[DATA FOR PROCESSING Boundary: Start]

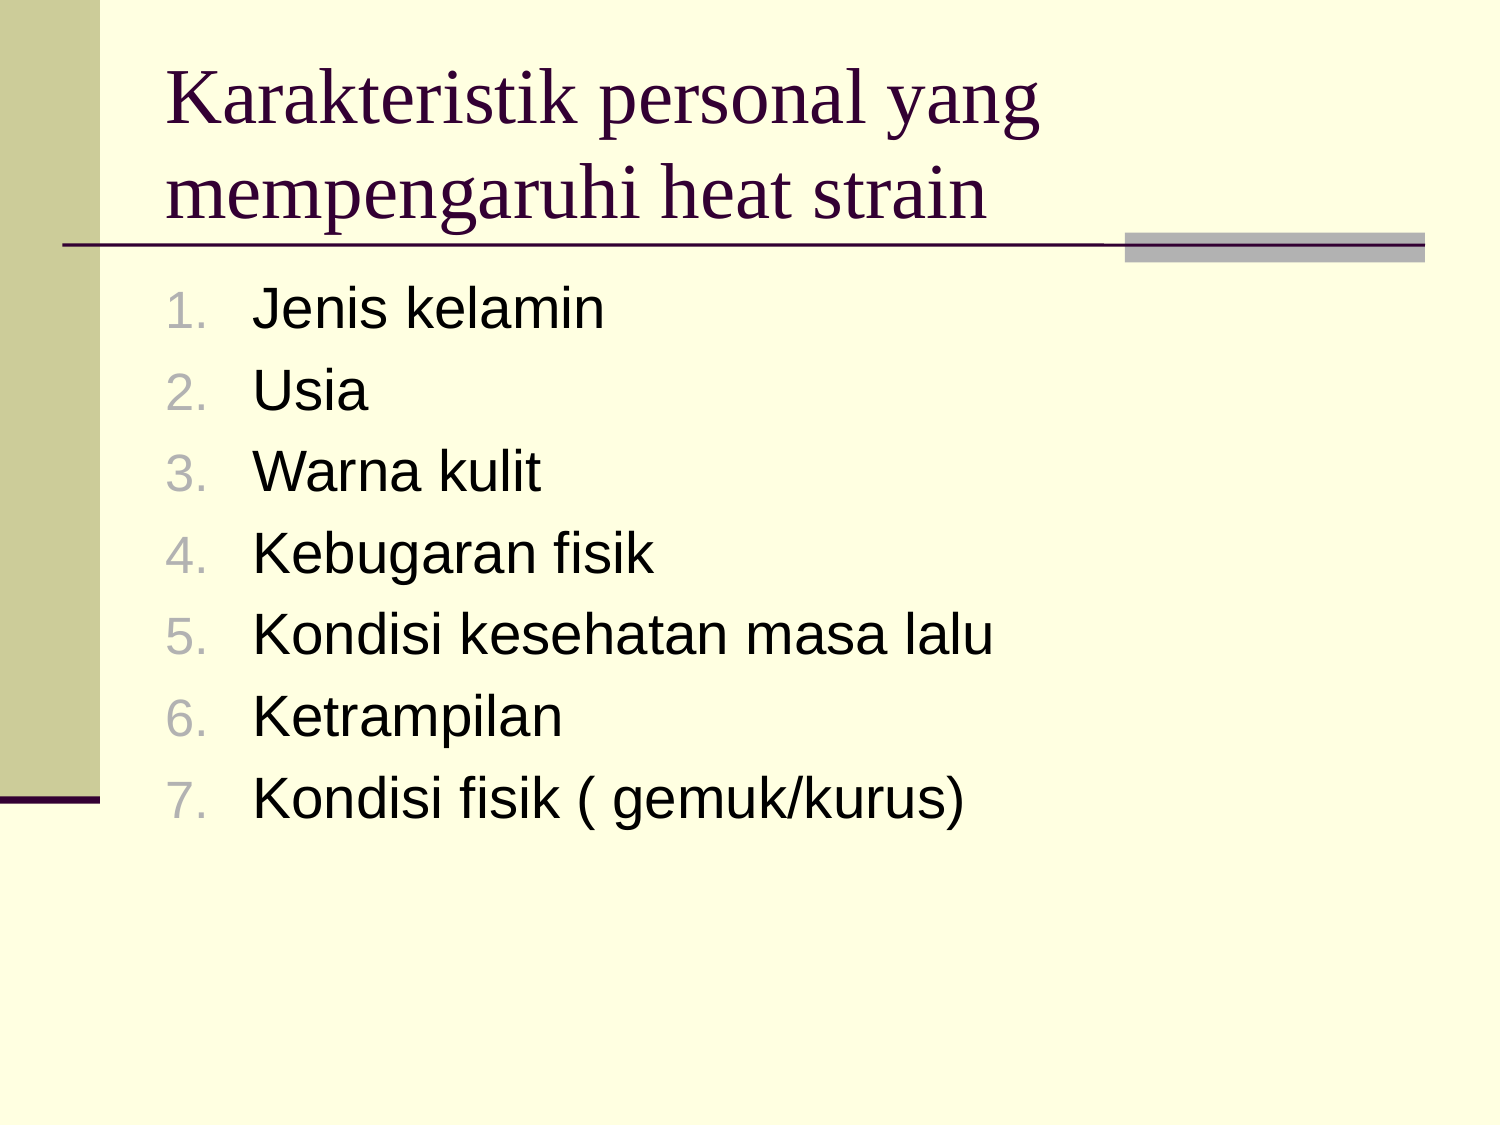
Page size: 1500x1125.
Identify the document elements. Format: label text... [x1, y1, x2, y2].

title Karakteristik personal yang mempengaruhi heat strain [149, 45, 1426, 234]
list Jenis kelamin Usia Warna kulit Kebugaran fisik Kondisi kesehatan masa lalu Ketrampilan Kondisi fisik ( gemuk/kurus) [149, 262, 1426, 1006]
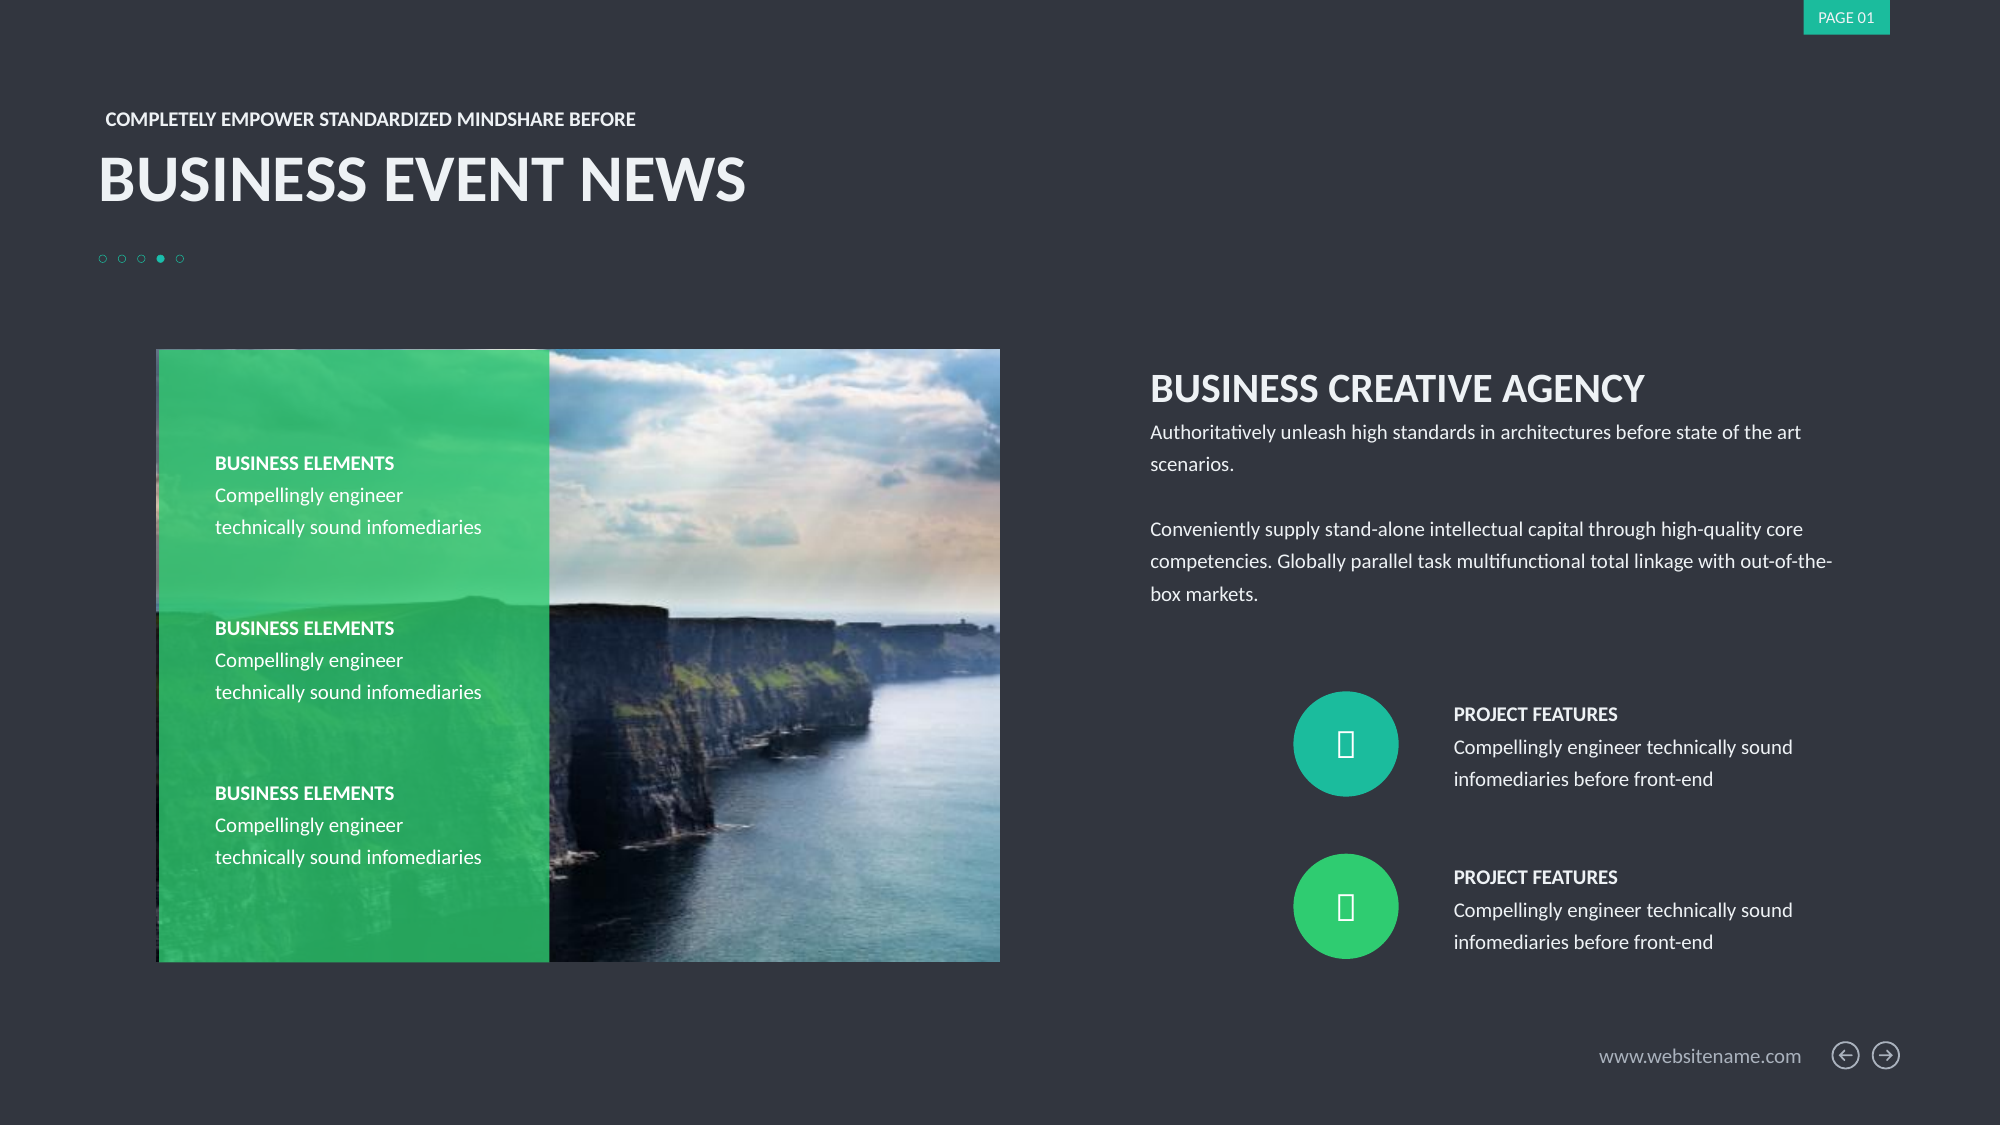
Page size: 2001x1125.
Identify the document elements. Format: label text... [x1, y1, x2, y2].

text_box PROJECT FEATURES Compellingly engineer technically sound infomediaries before front-end [1439, 848, 1844, 961]
text_box PROJECT FEATURES Compellingly engineer technically sound infomediaries before front-end [1439, 685, 1844, 798]
text_box PAGE 01 [1803, 0, 1890, 35]
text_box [98, 254, 184, 263]
text_box [1831, 1041, 1860, 1070]
text_box  [1292, 852, 1400, 960]
text_box BUSINESS EVENT NEWS [84, 127, 763, 223]
text_box [1871, 1041, 1900, 1070]
picture [156, 349, 1000, 962]
text_box www.websitename.com [1584, 1035, 1817, 1075]
text_box BUSINESS CREATIVE AGENCY Authoritatively unleash high standards in architectures before state of the art scenarios. Conveniently supply stand-alone intellectual capital through high-quality core competencies. Globally parallel task multifunctional total linkage with out-of-the-box markets. [1135, 338, 1860, 613]
text_box COMPLETELY EMPOWER STANDARDIZED MINDSHARE BEFORE [90, 97, 651, 138]
text_box  [1292, 690, 1400, 798]
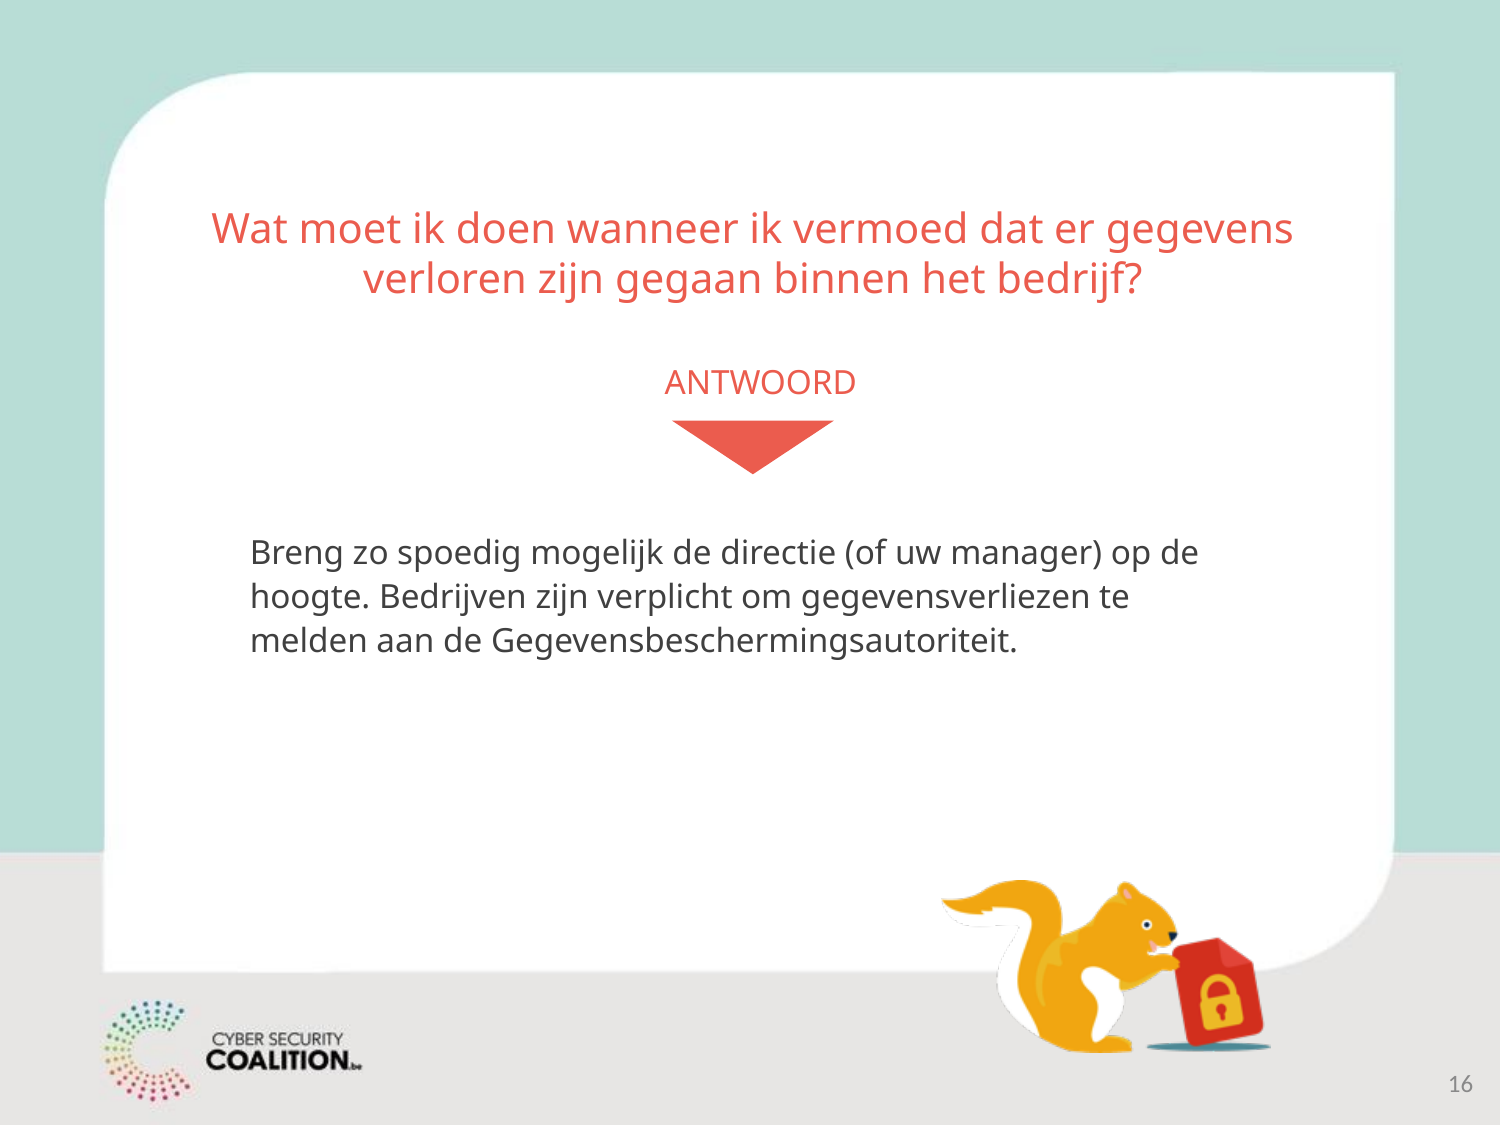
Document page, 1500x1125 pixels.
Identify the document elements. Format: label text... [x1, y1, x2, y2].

[DATA FOR PROCESSING Boundary: End]

§ WHAT THE TASK REQUIRES
Search the data above for the string "size" and return every line that has it.

§ SOLUTION TO THE EXERCISE
Page size: 1500x1125.
Page size: 2001x1125.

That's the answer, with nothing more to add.